La baisse de la consommation de soja en 2018-19 a été la première baisse annuelle de la Chine en 15 ans, bien qu'une autre baisse ait été observée en 2021-22. Les politiques chinoises zéro COVID et le ralentissement économique, la faible rentabilité des éleveurs de porcs chinois, une faible récolte brésilienne et des prix du soja proches des records au milieu de l'année 2022 sont autant de facteurs qui ont contribué à cette baisse.

Le mois dernier, l'USDA a fixé les importations de soja de la Chine pour 2023-24 à 100 millions de tonnes, contre 98 millions en 2022-23, mais à peine plus que le record précédent de 99,7 millions en 2020-21. Cela représenterait une hausse de 7 % par rapport à 2016-17, bien que la récolte mondiale de 2023-24 soit considérée comme supérieure de 17 % à celle de cette année-là.

La demande intérieure devrait augmenter de 4,7 % pour atteindre le niveau record de 118 millions de tonnes en 2023-2024, soit la plus forte hausse en quatre ans, mais moins que l'augmentation de la demande mondiale prévue de 5,9 %, un sommet en neuf ans. La consommation de soja de la Chine a augmenté de plus de 8 % par an au milieu des années 2010.

Depuis quelques années, la Chine réduit les directives relatives à l'utilisation de la farine de soja dans l'alimentation animale afin de réduire sa dépendance vis-à-vis des importations. Depuis le mois dernier, l'offre excessive et bon marché de blé en Chine a remplacé le maïs et la farine de soja dans les rations alimentaires, réduisant ainsi les besoins d'importation de maïs et de soja.

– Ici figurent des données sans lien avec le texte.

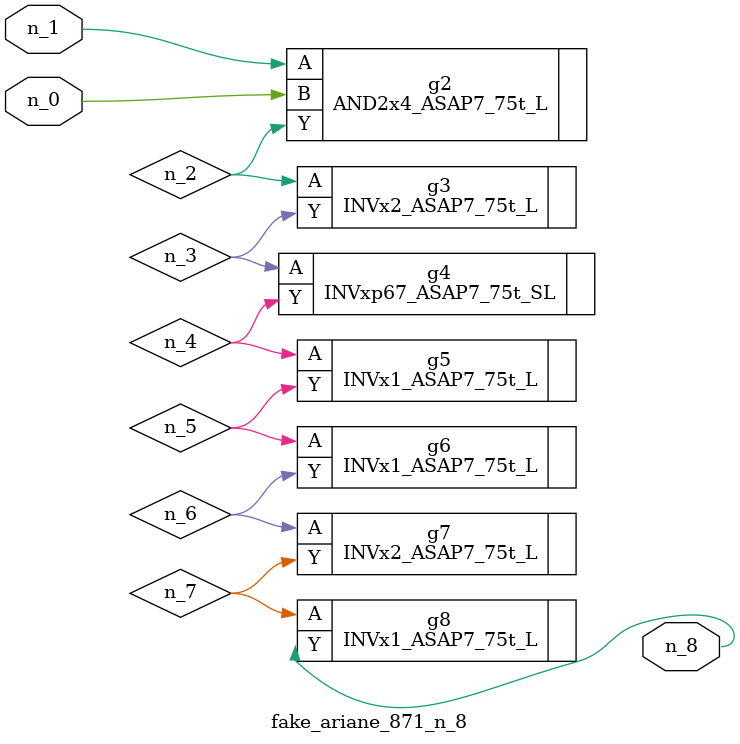
<source format=v>
module fake_ariane_871_n_8 (n_1, n_0, n_8);

input n_1;
input n_0;

output n_8;

wire n_3;
wire n_2;
wire n_7;
wire n_5;
wire n_6;
wire n_4;

AND2x4_ASAP7_75t_L g2 ( 
.A(n_1),
.B(n_0),
.Y(n_2)
);

INVx2_ASAP7_75t_L g3 ( 
.A(n_2),
.Y(n_3)
);

INVxp67_ASAP7_75t_SL g4 ( 
.A(n_3),
.Y(n_4)
);

INVx1_ASAP7_75t_L g5 ( 
.A(n_4),
.Y(n_5)
);

INVx1_ASAP7_75t_L g6 ( 
.A(n_5),
.Y(n_6)
);

INVx2_ASAP7_75t_L g7 ( 
.A(n_6),
.Y(n_7)
);

INVx1_ASAP7_75t_L g8 ( 
.A(n_7),
.Y(n_8)
);


endmodule
</source>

Toutefois, les pluies torrentielles qui continuent de s'abattre sur la province chinoise la plus productrice de blé pourraient avoir endommagé jusqu'à 20 millions de tonnes de cette céréale, soit une part importante de la récolte attendue de 137 millions de tonnes.

Ce blé ne conviendrait pas à la consommation humaine, bien que les grains germés puissent être utilisés dans les rations du bétail s'ils ne sont pas trop endommagés, ce qui pourrait accroître la pression sur la demande de soja et de maïs en Chine. Karen Braun est analyste de marché pour Reuters. Les opinions exprimées ci-dessus sont les siennes.